Start of Block

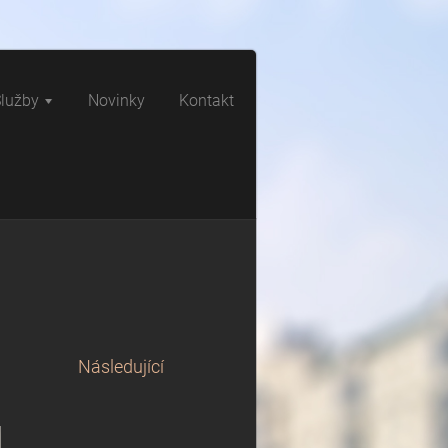
lužby
Novinky
Kontakt
Následující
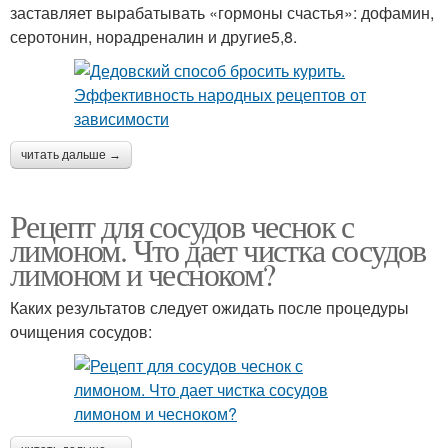
заставляет вырабатывать «гормоны счастья»: дофамин,
серотонин, норадреналин и другие5,8.
читать дальше →
Рецепт для сосудов чеснок с
лимоном. Что дает чистка сосудов
лимоном и чесноком?
Каких результатов следует ожидать после процедуры
очищения сосудов:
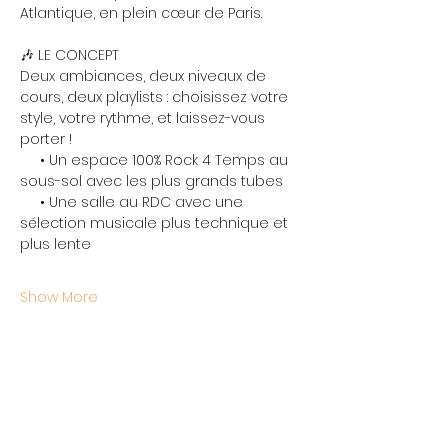
Atlantique, en plein cœur de Paris.
🎶 LE CONCEPT
Deux ambiances, deux niveaux de 
cours, deux playlists : choisissez votre 
style, votre rythme, et laissez-vous 
porter !
     • Un espace 100% Rock 4 Temps au 
sous-sol avec les plus grands tubes
     • Une salle au RDC avec une 
sélection musicale plus technique et 
plus lente
Show More
Share this event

End of Block

* How to complete this task
Consider the entries above and return each line with the string "votre".

* Response below
cours, deux playlists : choisissez votre 
style, votre rythme, et laissez-vous 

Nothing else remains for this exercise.